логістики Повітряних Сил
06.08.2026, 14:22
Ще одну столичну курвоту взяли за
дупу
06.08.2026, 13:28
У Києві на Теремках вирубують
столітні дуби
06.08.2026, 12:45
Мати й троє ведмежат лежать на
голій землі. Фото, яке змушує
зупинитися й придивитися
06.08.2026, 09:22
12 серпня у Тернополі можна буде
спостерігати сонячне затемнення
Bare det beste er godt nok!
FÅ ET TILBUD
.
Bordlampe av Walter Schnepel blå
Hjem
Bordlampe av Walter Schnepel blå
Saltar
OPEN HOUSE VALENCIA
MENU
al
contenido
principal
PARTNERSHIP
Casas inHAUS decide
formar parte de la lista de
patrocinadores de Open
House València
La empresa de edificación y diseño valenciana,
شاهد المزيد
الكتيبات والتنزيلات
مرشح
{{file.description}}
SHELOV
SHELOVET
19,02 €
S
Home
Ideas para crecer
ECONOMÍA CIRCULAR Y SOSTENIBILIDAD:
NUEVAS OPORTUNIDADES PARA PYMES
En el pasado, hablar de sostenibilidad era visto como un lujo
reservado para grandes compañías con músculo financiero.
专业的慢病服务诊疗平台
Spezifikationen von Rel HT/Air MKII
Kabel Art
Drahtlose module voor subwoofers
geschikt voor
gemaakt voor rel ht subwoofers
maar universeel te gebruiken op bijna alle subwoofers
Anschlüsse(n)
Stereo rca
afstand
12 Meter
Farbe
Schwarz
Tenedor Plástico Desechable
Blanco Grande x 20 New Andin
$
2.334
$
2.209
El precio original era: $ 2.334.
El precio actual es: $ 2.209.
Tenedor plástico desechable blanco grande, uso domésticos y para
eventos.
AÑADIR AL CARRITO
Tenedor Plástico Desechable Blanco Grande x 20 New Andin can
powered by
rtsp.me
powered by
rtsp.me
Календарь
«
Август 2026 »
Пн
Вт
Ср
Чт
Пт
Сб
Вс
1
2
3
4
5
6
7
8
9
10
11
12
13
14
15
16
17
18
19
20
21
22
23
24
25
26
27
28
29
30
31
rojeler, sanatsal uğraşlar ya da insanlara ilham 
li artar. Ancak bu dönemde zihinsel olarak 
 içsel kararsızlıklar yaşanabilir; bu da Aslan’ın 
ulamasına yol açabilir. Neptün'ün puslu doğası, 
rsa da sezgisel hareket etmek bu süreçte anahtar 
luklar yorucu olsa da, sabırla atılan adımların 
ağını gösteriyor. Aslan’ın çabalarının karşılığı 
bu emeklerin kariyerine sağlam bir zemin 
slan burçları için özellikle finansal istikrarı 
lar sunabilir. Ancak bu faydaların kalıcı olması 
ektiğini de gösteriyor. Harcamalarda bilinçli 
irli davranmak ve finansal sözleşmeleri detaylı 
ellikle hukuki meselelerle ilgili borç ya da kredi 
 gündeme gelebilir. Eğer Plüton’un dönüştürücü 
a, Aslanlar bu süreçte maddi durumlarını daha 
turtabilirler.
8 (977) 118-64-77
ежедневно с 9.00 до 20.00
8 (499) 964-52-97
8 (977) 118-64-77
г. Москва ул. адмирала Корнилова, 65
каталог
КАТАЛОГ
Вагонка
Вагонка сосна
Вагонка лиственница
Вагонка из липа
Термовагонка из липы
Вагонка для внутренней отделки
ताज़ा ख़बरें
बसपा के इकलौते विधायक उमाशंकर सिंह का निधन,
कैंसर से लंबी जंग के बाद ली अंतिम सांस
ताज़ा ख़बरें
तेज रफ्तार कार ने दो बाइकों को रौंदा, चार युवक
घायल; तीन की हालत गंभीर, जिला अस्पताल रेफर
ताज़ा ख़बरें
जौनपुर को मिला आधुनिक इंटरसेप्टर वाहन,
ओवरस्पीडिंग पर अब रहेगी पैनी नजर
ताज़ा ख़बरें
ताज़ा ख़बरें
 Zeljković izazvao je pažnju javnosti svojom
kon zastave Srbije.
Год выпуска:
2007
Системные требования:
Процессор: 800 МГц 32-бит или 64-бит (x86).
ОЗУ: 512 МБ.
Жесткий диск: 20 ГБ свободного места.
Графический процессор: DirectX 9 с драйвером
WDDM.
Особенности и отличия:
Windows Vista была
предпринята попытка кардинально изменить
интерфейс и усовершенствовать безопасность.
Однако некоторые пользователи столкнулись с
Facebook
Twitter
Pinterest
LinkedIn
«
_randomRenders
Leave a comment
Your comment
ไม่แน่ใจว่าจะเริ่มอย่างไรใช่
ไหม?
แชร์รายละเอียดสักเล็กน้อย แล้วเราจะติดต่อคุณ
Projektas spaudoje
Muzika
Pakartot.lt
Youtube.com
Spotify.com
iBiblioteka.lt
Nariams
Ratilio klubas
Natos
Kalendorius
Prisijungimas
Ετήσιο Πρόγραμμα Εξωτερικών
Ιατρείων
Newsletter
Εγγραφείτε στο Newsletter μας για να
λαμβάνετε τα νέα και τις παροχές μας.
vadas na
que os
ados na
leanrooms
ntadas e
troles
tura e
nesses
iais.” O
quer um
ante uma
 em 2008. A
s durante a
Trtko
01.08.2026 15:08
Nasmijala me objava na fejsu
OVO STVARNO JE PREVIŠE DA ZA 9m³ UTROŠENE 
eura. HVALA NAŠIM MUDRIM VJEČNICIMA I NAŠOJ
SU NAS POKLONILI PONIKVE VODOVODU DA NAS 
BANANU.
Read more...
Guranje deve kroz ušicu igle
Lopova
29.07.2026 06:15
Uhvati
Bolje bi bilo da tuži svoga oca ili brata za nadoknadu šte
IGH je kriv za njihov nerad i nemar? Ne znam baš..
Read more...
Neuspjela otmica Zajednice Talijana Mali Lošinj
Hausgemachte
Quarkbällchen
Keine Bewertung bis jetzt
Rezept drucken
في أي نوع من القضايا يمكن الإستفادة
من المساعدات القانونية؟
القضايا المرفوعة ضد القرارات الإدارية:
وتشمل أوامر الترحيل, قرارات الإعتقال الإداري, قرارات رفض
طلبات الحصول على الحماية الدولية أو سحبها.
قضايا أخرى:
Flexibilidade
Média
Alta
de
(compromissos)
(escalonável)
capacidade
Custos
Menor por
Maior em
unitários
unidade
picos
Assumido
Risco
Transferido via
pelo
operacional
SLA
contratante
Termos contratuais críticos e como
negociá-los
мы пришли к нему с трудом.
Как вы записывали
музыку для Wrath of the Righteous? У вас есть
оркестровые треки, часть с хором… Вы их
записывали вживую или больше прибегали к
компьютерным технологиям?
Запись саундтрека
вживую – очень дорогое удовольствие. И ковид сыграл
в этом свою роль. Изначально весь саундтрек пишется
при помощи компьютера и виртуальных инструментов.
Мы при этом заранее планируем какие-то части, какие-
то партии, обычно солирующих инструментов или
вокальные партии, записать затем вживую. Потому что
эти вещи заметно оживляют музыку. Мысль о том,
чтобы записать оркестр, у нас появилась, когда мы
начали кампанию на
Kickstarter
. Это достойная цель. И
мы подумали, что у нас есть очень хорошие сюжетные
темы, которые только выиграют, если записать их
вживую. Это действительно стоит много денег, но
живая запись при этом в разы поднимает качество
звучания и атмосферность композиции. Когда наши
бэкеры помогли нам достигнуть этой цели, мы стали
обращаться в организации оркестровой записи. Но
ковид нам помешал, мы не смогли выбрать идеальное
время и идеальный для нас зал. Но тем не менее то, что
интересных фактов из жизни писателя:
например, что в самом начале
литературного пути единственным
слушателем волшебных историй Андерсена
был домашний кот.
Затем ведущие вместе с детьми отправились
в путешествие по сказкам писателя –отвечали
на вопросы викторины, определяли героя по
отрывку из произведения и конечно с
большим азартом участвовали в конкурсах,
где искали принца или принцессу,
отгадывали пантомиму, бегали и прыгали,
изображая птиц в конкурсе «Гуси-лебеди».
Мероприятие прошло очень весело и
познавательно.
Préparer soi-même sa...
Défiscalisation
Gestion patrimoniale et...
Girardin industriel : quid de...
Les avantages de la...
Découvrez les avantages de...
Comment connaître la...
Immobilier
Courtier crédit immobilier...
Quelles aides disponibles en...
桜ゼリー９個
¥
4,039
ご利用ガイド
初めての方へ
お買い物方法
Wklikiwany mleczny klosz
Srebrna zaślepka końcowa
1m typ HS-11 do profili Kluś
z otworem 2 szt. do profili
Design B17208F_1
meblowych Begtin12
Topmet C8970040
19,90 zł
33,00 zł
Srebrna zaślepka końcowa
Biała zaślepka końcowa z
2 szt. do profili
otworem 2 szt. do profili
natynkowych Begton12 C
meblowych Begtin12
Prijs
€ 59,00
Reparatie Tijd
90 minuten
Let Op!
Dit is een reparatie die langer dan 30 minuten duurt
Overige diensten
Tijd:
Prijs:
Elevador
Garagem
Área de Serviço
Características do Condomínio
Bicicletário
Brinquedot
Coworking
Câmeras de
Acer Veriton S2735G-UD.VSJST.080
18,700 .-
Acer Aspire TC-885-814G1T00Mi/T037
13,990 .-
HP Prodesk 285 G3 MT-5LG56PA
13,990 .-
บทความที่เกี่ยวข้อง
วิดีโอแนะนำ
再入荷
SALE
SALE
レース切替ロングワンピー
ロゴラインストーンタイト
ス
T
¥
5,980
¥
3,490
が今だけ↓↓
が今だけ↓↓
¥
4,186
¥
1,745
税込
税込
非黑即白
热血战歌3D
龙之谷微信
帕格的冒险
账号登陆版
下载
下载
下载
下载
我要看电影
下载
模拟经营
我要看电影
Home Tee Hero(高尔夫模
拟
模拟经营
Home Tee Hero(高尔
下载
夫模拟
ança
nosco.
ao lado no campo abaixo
===============
● Try it
Please count the lines in the entries above that contain the string "Andin", treating uppercase and lowercase as different, and reply with the number only.

● Response to this task
2